Plainly the way in which the dollar has behaved in the past few months has created real difficulties for the airlines. My noble friend gave a very good example of the change over a matter of months. It makes sense, surely, to put this right. The ecu seems the sensible way of doing that. I fully support the Bill.

11.58 a.m.

Baroness Burton of Coventry

My Lords, I too would like to support the Bill and to thank the Minister for introducing it to us in such a clear way. I also wish to thank the noble Lord, Lord Brabazon, as everyone else has done, for the helpful remarks that he sent to most of us concerning the Bill. I was aware that the United Kingdom was one of the 12 European countries to have entrusted to Eurocontrol, as the Minister told us, the detailed task of calculating, billing and collecting en route charges.

As most of us know, these services are provided almost entirely by the national authorities. In the UK's case that is the National Air Traffic Services. But I had not realised that, since the inception of Eurocontrol, the en route charges have been set in US dollars. I see now, having learnt that, that the fluctuation of the dollar in relation to the value of European currencies has made it very difficult to pitch the unit charges at a level which covers costs without overcharging or undercharging the airlines. I believe the Minister mentioned that to us.

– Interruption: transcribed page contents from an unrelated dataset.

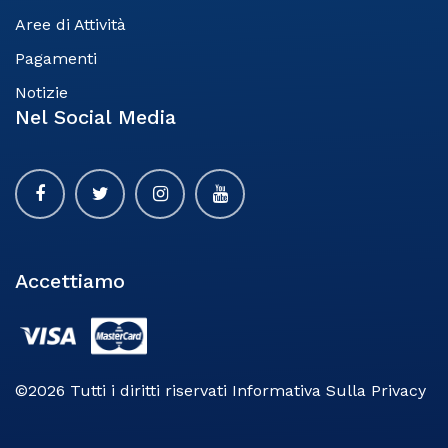
Aree di Attività
Pagamenti
Notizie​
Nel Social Media
Accettiamo
©2026 Tutti i diritti riservati Informativa Sulla Privacy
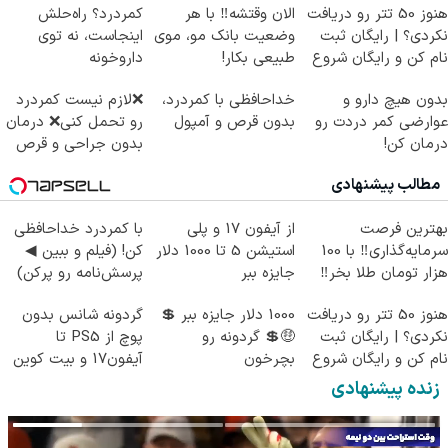
هنوز 50 تتر رو دریافت
الان وقتشه‼️ با هر
کمردرد؟ راه‌حلش
نکردی؟ | رایگان ثبت
وضعیت بانک مو، موی
اینجاست، نه توی
نام کن و رایگان شروع
طبیعی بکار!
داروخونه
کن!
بدون هیچ دارو و
خداحافظی با کمردرد،
❌لازم نیست کمردرد
عوارضی کمر دردت رو
بدون قرص و آمپول
رو تحمل کنی❌ درمان
درمان کن!
بدون جراحی و قرص
(پرسش‌نامه)
(پرسشنامه)
مطالب پیشنهادی
بهترین فرصت
از آیفون 17 و پلی
با کمردرد خداحافظی
سرمایه‌گذاری‼️ با 100
استیشن 5 تا 1000 دلار
کن! (فیلم و ببین ◀
هزار تومان طلا بخر‼️
جایزه ببر
پرسش‌نامه رو پرکن)
هنوز 50 تتر رو دریافت
1000 دلار جایزه ببر 💲
گردونه شانس بدون
نکردی؟ | رایگان ثبت
🤑💲 گردونه رو
پوچ از PS5 تا
نام کن و رایگان شروع
بچرخون
آیفون17 و بیت کوین
کن!
🔥
زنده پیشنهادی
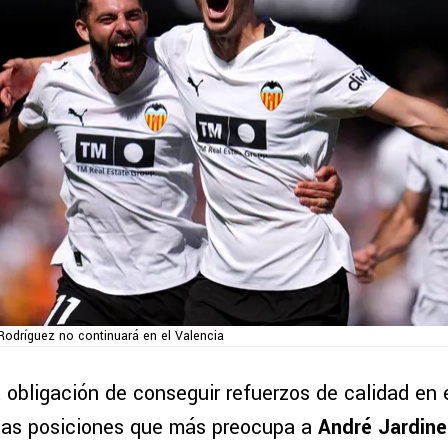
Rodríguez no continuará en el Valencia
a obligación de conseguir refuerzos de calidad en
las posiciones que más preocupa a
André Jardine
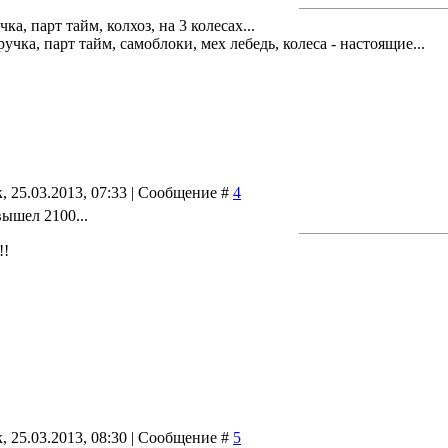
чка, парт тайм, колхоз, на 3 колесах...
учка, парт тайм, самоблоки, мех лебедь, колеса - настоящие...
, 25.03.2013, 07:33 | Сообщение #
4
вышел 2100...
!!
, 25.03.2013, 08:30 | Сообщение #
5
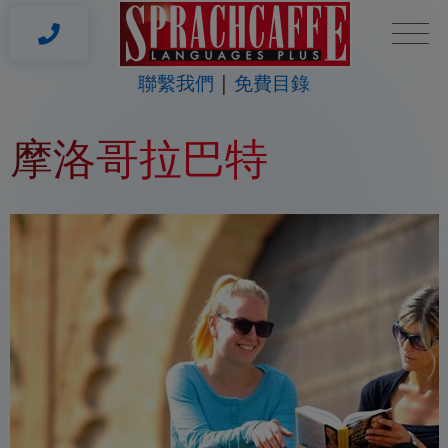
聯繫我們
免費目錄
摩洛哥拉巴特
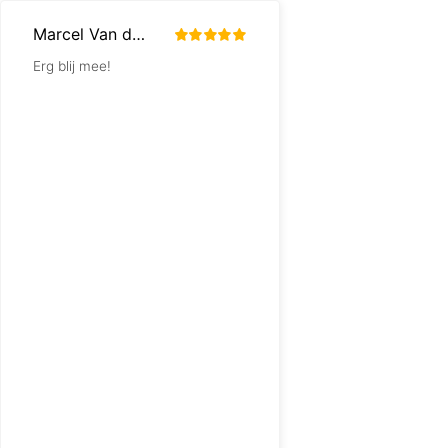
Marcel Van der Bijl
RUDI PETERS
Erg blij mee!
Excellente service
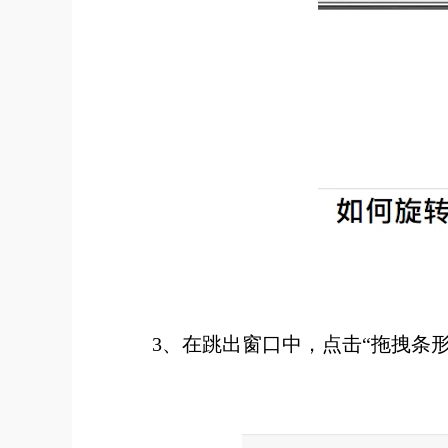
3、在跳出窗口中，点击“拖拽条形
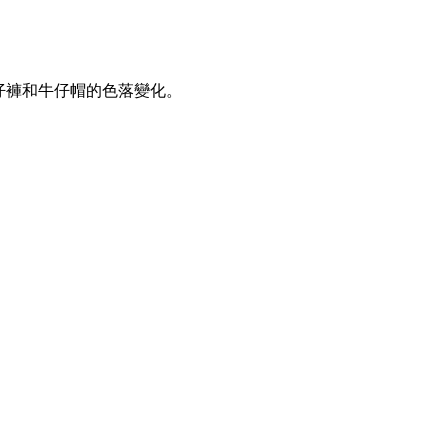
仔褲和牛仔帽的色落變化。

I believe the Minister also told us that in November 1986 Eurocontrol decided that the charges should be set and collected in European currency units. When that was done, the UK made it clear on that occasion that legislation would be required before the change could be implemented. What I did not know, until I obtained the information from the noble Lord, Lord Brabazon, was that the United Kingdom was alone in not having the necessary powers but that the infrastructure now exists for the change to be made, subject to the agreement of Parliament.

I hope that the House will expedite the new charging arrangements. From what has been said today I should have thought that the Minister could be sure that the matter will pass through very speedily. I am glad to support the Bill.

12 noon

Lord Strathclyde

My Lords, I am extremely grateful for the reception given by noble Lords to the Bill on its Second Reading. I am especially grateful to those who have taken the time to give some thought to the reason for the Bill and the financial implications of changing from dollars to ecus. I shall of course convey the thanks of noble Lords to my noble friend Lord Brabazon of Tara for the information he has provided over the past few days.

I am grateful for the congratulations of my noble friend Lord Boyd-Carpenter today. I agree with him that we shall not be drawn into a grand discussion with the noble Lord, Lord Tordoff, on European monetary union. I should also like to confirm to the noble Baroness, Lady Burton of Coventry, that Eurocontrol charges have been in dollars ever since its inception and that that is one of the reasons for making the change today.

Finally I should like to thank the noble Lord, Lord Underhill, for his speech. Our thoughts are with my noble friend Lord Brabazon of Tara in Lockerbie. We hope that he will he able to return as soon as possible. I hope that everything that I have said answers the questions raised by your Lordships. I therefore ask your Lordships to give the Bill a Second Reading.

Lord Mayhew

My Lords, before the noble Lord sits down I wonder whether he will answer the question of my noble friend Lord Tordoff as to why, as he mentioned in his introductory remarks, other European countries have been waiting for us to act? Why are we last?

Lord Strathclyde

My Lords, I am not sure why we are the last European country to enact this piece of legislation. I suggest to the noble Lord that somebody has to be last and that in this particular case it was ourselves.

On Question, Bill read a second time, and committed to a Committee of the whole House.